[Extracted records]
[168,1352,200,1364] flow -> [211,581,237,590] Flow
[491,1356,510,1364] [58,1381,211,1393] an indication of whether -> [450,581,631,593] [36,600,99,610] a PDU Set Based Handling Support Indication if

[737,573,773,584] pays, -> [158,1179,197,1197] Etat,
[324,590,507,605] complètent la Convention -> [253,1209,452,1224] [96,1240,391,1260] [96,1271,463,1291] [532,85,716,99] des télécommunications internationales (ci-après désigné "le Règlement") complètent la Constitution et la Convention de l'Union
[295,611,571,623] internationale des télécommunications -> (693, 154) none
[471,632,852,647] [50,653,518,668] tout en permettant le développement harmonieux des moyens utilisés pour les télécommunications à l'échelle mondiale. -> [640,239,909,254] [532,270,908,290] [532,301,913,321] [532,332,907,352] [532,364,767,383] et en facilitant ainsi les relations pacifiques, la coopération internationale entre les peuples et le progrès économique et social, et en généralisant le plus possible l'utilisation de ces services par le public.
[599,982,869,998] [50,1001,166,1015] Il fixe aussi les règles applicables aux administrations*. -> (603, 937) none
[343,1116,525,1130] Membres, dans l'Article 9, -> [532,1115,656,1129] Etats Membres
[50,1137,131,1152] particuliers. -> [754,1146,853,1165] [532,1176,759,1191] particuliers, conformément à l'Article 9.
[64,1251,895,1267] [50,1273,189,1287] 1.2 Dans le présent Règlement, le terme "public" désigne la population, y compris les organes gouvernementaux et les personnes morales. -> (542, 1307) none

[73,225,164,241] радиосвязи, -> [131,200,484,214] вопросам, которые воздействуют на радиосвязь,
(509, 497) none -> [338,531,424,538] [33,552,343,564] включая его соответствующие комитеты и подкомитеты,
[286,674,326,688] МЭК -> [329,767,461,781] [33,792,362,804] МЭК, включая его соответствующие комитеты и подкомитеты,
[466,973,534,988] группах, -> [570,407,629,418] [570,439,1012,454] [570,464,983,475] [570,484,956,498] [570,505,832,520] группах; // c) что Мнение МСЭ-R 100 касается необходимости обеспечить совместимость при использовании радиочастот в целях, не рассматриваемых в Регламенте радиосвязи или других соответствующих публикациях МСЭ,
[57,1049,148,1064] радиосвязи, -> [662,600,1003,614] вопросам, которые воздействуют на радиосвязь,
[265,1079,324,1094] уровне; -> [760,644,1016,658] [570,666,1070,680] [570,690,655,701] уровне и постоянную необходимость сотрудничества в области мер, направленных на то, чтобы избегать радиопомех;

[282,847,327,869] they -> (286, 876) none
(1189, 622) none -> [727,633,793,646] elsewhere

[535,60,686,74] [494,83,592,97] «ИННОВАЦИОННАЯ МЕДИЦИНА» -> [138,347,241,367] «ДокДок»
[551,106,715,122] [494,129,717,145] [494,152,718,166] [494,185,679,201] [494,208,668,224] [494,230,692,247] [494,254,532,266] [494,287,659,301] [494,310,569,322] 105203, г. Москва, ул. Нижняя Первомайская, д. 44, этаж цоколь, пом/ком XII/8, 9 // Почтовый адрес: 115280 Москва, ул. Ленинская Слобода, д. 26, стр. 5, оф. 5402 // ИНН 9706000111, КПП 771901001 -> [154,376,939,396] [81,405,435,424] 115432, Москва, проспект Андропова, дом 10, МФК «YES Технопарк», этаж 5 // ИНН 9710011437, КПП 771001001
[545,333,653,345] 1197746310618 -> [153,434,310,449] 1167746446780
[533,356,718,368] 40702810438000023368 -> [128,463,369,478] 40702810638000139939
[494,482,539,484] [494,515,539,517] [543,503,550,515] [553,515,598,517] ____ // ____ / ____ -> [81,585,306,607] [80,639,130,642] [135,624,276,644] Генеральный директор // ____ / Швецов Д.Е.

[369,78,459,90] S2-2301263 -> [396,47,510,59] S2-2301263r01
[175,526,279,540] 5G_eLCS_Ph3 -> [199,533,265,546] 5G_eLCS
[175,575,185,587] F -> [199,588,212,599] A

● JOB
Only the lines from the top of the data through the line that contains "[737,573,773,584] pays, ->" should be quoted, exactly as they stand.

● RESPONSE TO THE EXERCISE
[168,1352,200,1364] flow -> [211,581,237,590] Flow
[491,1356,510,1364] [58,1381,211,1393] an indication of whether -> [450,581,631,593] [36,600,99,610] a PDU Set Based Handling Support Indication if

[737,573,773,584] pays, -> [158,1179,197,1197] Etat,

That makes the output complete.